But it’s only one of many issues she has with it. The book, she notes, includes a character “actively touching herself while she is in the bath”; extremely detailed drawings of nipples, anuses, vaginas, and penises; how sensitive nipples and anuses can feel good to the touch; and how touching private parts can “feel warm and tingly.”

“Do you know what is in your public library? I thought that I did. What I had read absolutely flabbergasted and upset me,” Thompson wrote in a Sept. 27 op-ed published by the Anderson County Review. “This book was aimed at young children between the ages of 8 years old and 10 years old … and intended to teach them about sex and sex-related activities. It had vibrant drawings of penises, vaginas, breasts, and anuses …”

“I could not, nor would ever, advocate for any publication to be banned,” she wrote, calling herself a free-speech absolutist. But neither the librarians nor the library board would move the book from the children’s to the young-adult or adult sections – which was all Thompson asked of them.

A reluctant first-time activist, all she can do now is prevail upon fellow residents and parents to look at such books for themselves and take up the cause of fighting age-inappropriate and sexually graphic materials for young children in libraries. To that end, she and her husband may resort to taking copies of her op-ed around to local churches.

They’ve been hampered in getting the word out by the fact that her own town’s newspaper refused to publish her article, telling her “they were not going to make my issue into a public issue.

“This is very much a public issue,” Thompson wrote, citing taxpayer funding of public libraries, as well as parents’ rights.

“Your choosing to keep this book in the children’s section, you are violating my rights as a parent,” Thompson tells The Lion. “You’re not asking me to come and read the stuff to potentially give it to my children. You are sidestepping my right as a parent and heading straight for [my children].

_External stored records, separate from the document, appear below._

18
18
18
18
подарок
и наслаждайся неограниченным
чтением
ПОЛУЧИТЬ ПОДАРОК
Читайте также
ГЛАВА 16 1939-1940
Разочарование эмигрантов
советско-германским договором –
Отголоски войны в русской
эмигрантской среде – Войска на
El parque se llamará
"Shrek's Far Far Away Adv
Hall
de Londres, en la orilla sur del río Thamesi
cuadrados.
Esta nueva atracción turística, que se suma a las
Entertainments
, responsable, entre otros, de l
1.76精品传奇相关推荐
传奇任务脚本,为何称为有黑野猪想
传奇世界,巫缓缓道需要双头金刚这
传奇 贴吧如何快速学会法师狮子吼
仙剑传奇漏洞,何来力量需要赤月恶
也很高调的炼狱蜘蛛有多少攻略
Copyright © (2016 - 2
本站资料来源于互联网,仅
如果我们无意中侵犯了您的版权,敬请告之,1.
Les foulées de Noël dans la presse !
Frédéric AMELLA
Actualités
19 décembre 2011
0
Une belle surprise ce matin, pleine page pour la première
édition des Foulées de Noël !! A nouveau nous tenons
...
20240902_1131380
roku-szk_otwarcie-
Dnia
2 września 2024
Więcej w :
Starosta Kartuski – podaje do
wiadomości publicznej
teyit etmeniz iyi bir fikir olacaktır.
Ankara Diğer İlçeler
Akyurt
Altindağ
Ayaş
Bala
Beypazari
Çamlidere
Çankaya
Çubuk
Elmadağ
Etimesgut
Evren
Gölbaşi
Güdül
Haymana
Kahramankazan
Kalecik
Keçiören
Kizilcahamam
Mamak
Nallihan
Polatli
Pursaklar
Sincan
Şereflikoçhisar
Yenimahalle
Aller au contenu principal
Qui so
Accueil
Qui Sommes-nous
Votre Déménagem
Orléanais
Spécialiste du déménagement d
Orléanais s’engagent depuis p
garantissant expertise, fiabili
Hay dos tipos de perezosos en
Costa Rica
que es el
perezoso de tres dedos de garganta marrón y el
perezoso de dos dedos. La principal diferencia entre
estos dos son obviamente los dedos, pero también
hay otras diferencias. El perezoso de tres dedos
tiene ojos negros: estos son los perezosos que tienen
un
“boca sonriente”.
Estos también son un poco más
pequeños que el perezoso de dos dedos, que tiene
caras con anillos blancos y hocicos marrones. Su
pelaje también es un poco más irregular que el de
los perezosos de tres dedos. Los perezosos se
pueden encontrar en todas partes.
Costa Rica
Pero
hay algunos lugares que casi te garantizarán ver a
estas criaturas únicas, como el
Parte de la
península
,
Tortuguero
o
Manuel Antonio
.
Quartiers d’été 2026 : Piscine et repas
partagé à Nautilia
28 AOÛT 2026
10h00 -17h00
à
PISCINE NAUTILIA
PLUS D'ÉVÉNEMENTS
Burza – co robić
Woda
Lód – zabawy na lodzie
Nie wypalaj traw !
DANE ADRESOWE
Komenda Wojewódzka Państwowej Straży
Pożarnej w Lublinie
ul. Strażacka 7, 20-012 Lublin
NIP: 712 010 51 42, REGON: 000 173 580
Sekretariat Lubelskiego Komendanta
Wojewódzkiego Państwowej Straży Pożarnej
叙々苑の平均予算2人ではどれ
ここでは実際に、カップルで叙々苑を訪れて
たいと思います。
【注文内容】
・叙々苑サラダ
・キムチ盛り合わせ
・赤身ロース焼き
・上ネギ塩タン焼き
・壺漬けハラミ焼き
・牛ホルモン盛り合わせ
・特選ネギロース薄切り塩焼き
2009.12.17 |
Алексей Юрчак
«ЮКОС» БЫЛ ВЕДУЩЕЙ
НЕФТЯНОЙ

“My kid was looking for an airplane book, for crying out loud. And [Sex is a Funny Word] was on the shelf right above it. So, that’s sidestepping my right as a parent to monitor what my kid is putting into his head.

“You’re pretty much telling an 8-year-old who still watches Paw Patrol that, ‘Hey, touch these areas of your body and it’ll feel good.’ Kids that age don’t think about sex – unless they’re already exposed to it. Why would you want to expose them to it at that young of an age?”

It took a lot of angst-filled thought to speak out about this publicly, she said.

“Your morals and principles – the ones that are very important – they have to be inflexible. I’m not going to be silent about this. I’m not going to be quiet about it. This is wrong.”